We can see how the BLAST hits, Genewise and Exonerate predictions (first 3 boxes) which overlap completely. The two green boxes are the visual representations of tCoffee mentioned before. The first box (Ex-Tc) refers to the Exonerate T-Coffee, and the second (GW-Tc) refers to the Genewise one. Note that there is a text line that indicates which is the T-Coffee score, the % of homology and information about the alignment of the Sec (in this case it was perfectly aligned, and this is labeled as ''true'').
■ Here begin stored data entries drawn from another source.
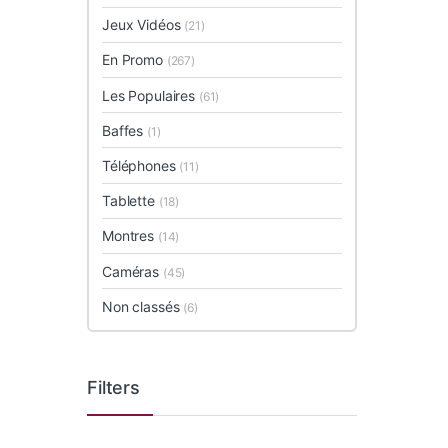
Jeux Vidéos
(21)
En Promo
(267)
Les Populaires
(61)
Baffes
(1)
Téléphones
(11)
Tablette
(18)
Montres
(14)
Caméras
(45)
Non classés
(6)
Filters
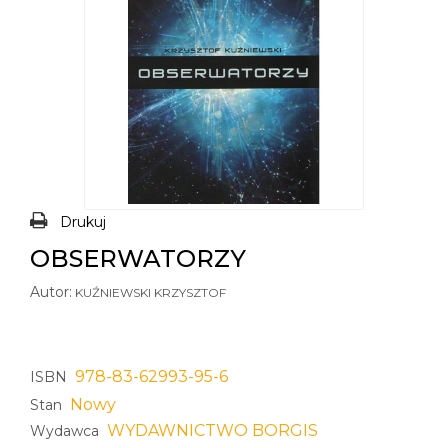
Drukuj
OBSERWATORZY
Autor:
KUŹNIEWSKI KRZYSZTOF
978-83-62993-95-6
ISBN
Nowy
Stan
WYDAWNICTWO BORGIS
Wydawca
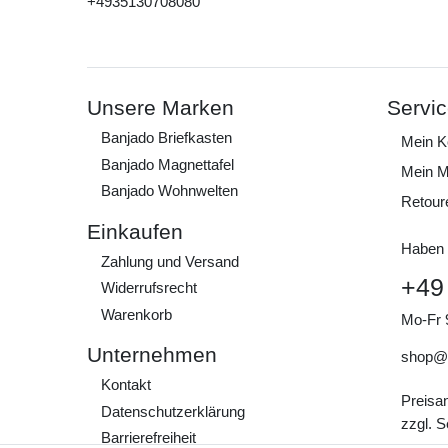
+4935130708080
Unsere Marken
Servi
Banjado Briefkasten
Mein K
Banjado Magnettafel
Mein M
Banjado Wohnwelten
Retour
Einkaufen
Haben 
Zahlung und Versand
+49
Widerrufs­recht
Warenkorb
Mo-Fr 
Unternehmen
shop@
Kontakt
Preisa
Daten­schutz­erklärung
zzgl. 
Barrierefreiheit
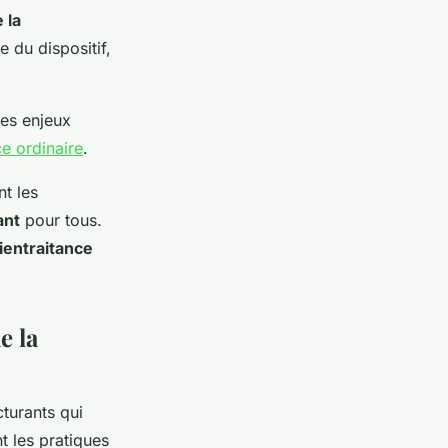
 la
 du dispositif,
ces enjeux
ce ordinaire
.
nt les
ant
pour tous.
bientraitance
e la
turants qui
 les pratiques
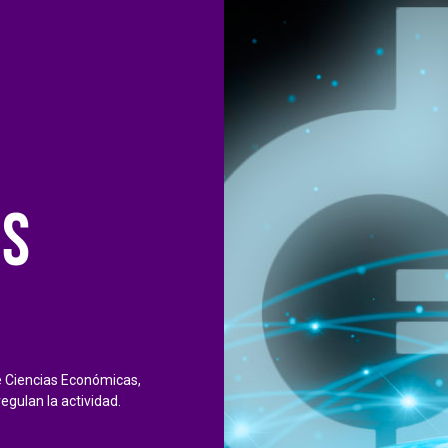
ES
e Ciencias Económicas,
gulan la actividad.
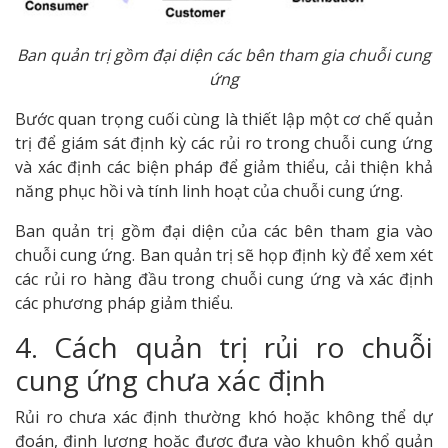
Ban quản trị gồm đại diện các bên tham gia chuỗi cung
ứng
Bước quan trọng cuối cùng là thiết lập một cơ chế quản
trị để giám sát định kỳ các rủi ro trong chuỗi cung ứng
và xác định các biện pháp để giảm thiểu, cải thiện khả
năng phục hồi và tính linh hoạt của chuỗi cung ứng.
Ban quản trị gồm đại diện của các bên tham gia vào
chuỗi cung ứng. Ban quản trị sẽ họp định kỳ để xem xét
các rủi ro hàng đầu trong chuỗi cung ứng và xác định
các phương pháp giảm thiểu.
4. Cách quản trị rủi ro chuỗi
cung ứng chưa xác định
Rủi ro chưa xác định thường khó hoặc không thể dự
đoán, định lượng hoặc được đưa vào khuôn khổ quản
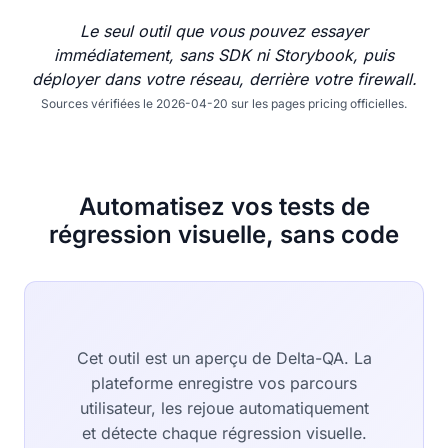
Le seul outil que vous pouvez essayer
immédiatement, sans SDK ni Storybook, puis
déployer dans votre réseau, derrière votre firewall.
Sources vérifiées le 2026-04-20 sur les pages pricing officielles.
Automatisez vos tests de
régression visuelle, sans code
Cet outil est un aperçu de Delta-QA. La
plateforme enregistre vos parcours
utilisateur, les rejoue automatiquement
et détecte chaque régression visuelle.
To understand better how this T-Coffee visual representation works we present the predicted genes in contig CM004096.1, which have very low homology. Below is a zoomed region of the T-Coffee obtained:



Each of the colors describes how is each query amino acid aligned with the predicted protein:

  • Green is match
  • Red is miss-match
  • Yellow is a gap in the predicted protein
  • Purple is a gap in the query protein
There is also a blue outlined box which corresponds to the query Sec. In this case we can see how this prediction had very low homology and the Sec was aligned with a gap (yellow box), so that we discarded it from the analysis.

We used this analysis framework combined with manual verifications to browse among all our files and make precise protein predictions (see discussion for a detailed explanation), in a high-throughput and friendly-interface manner. All figures are attached to the results table.